In 1985, as a relatively new editor at Computer Design magazine, I was asked to go forth and cover a new business called CAE (computer-aided engineering). I knew nothing about it, but I had been writing about design for test, so there seemed to be somewhat of a connection. Little did I know that “CAE” would turn into “EDA” and that I’d write about it for the next 30 years, for Computer Design, EE Times, Cadence, and a few others.

Now that I’m about to retire, I’m looking back over those 30 years. What a ride it has been! By the numbers I covered 31 Design Automation Conferences (DACs), hundreds of new products, dozens of acquisitions and startups, dozens of lawsuits, and some blind alleys that didn’t work out (like “silicon compilation”). Chip design went from gate arrays and PLDs with a few thousand gates to processors and SoCs with billions of transistors.

In 1985 there were three big CAE vendors – Daisy Systems, Mentor Graphics, and Valid Logic. All sold bundled packages that included workstations and CAE software; in fact, Daisy and Valid designed and manufactured their own workstations. In the early 1980s a workstation with schematic capture and gate-level logic simulation might have set you back $120,000. In 1985 OrCAD, now part of Cadence, came out with a $500 schematic capture package running on IBM PCs.

Cadence and Synopsys emerged in the late 1980s, and by the 1990s the EDA industry was pretty much a software-only business (apart from specialized machines like simulation accelerators). Since the early 1990s the “big three” EDA vendors have been Cadence, Synopsys, and Mentor, giving the industry stability but allowing for competition and innovation.

Here, in my view, are some of the highlights that occurred during the past 30 years of EDA.

EDA is a Highlight

The biggest highlight in EDA is the existence of a commercial EDA industry! Marching hand in hand with the fabless semiconductor revolution, commercial EDA made it possible for hundreds of companies to design semiconductors, as opposed to a small handful that could afford large internal CAD operations and fabs. With hundreds of semiconductor companies as opposed to a half-dozen, there’s a lot more creativity, and you get the level of sophistication and intelligence that you see in your smartphone, video camera, tablet, gaming console, and car today.

CAE + CAD = EDA. This is not just a terminology issue. By the mid-1980s it became clear that front-end design (CAE) and physical design (CAD) belonged together. The big CAE vendors got involved in IC and PCB CAD, and presented increasingly integrated solutions. People got tired of writing “CAE/CAD” and “EDA” was born.

The move from gate-level design to RTL. This move happened around 1990, and in my view this is EDA’s primary technology success story during the past 30 years. Moving up in abstraction made the design and verification of much larger chips possible. Going from gate-level schematics to a hardware description language (HDL) revolutionized logic design and verification. Which would you rather do – draw all the gates that form an adder, or write a few lines of code and let a synthesis tool find an adder in your chosen technology?
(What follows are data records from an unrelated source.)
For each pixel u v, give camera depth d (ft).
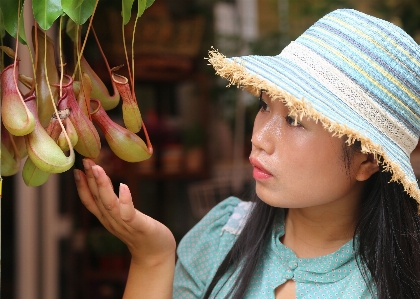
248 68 2.70
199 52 10.11
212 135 10.85
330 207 2.94
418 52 2.79
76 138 2.28
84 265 8.77
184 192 10.68
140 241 2.69
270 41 10.19
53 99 2.23
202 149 10.37
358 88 2.66
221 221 3.41
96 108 2.53
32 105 2.24
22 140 2.41
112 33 8.85
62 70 2.27
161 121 10.27
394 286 2.77
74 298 8.44
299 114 2.56
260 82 2.57
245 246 3.13
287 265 3.02
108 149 9.57
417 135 2.87
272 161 2.69
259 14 10.69
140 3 2.26
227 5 10.88
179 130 10.36
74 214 8.60
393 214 2.81
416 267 2.79
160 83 10.43
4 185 6.37
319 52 2.74
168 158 10.12
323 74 2.69
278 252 3.07
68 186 8.16
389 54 2.72
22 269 6.52
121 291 8.90
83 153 2.41
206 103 10.41
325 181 2.68
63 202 8.15
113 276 8.86
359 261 2.91
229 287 3.12
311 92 2.61
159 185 10.60
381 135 2.68
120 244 8.84
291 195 2.70
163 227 2.73
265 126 2.72
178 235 10.09
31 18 5.24
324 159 2.65
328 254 2.96
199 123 10.40
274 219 3.19
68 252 8.21
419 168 8.46
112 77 2.46
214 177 10.57
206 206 10.19
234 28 10.94
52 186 7.14
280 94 2.51
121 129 2.45
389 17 8.60
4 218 6.40
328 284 2.93
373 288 2.86
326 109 2.53
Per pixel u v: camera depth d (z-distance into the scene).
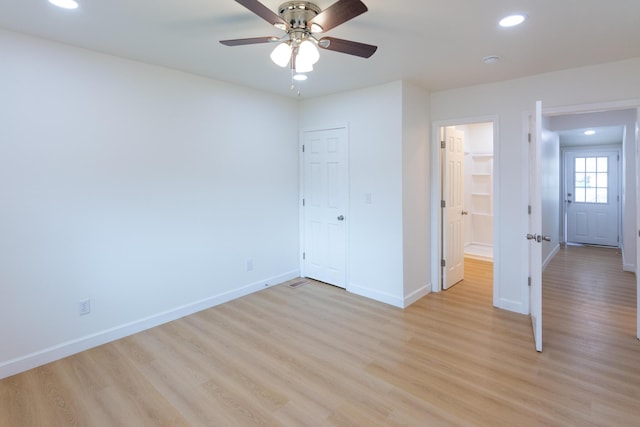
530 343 2.91
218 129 3.69
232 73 3.40
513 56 2.86
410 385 2.35
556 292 4.21
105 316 2.97
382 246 3.83
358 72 3.28
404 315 3.51
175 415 2.07
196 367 2.59
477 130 6.20
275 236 4.40
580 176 7.09
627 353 2.73
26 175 2.54
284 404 2.17
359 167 3.97
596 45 2.63
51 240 2.67
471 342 2.94
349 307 3.72
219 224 3.77
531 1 1.99
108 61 2.89
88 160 2.82
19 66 2.47
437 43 2.59
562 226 7.25
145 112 3.12
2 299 2.47
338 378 2.44
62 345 2.74
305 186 4.60
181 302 3.48
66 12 2.15
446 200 4.22
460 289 4.31
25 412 2.11
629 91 2.94
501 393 2.25
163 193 3.29
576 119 5.41
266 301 3.90
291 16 2.01
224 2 2.02
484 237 6.23
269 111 4.19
Two developments made this shift in design possible. One was the emergence of commercial RTL synthesis (or “logic synthesis”) tools from Synopsys and other companies, which happened around 1990. Another was the availability of Verilog, developed by Gateway Design Automation and purchased by Cadence in 1989, as a standard RTL HDL. Although most EDA vendors at the time were pushing VHDL, designers wanted Verilog and that’s what most still use (with SystemVerilog coming on strong in the verification space).

IC functional verification underwent huge changes in the late 1990s and early 2000s, largely due to new technology developed by Verisity, which was acquired by Cadence in 2005. Before Verisity, verification engineers were writing and running directed tests in an ad-hoc manner. Verisity introduced or improved technologies such as pseudo-random test generation, coverage metrics, reusable verification IP, and semi-automated verification planning. The Verisity “e” language became a widely used hardware verification language (HVL).

The biggest way that EDA has expanded its focus has been through semiconductor IP. Today Synopsys and Cadence are leading providers in this area. Thanks to the availability of design and verification IP, many SoC designs today reuse as much as 80% of previous content. This makes it much, much faster to design the remaining portion. While IP began with fairly simple elements, today commercially available IP can include whole subsystems along with the software that runs on them. With IP, EDA vendors are providing not only design tools but design content.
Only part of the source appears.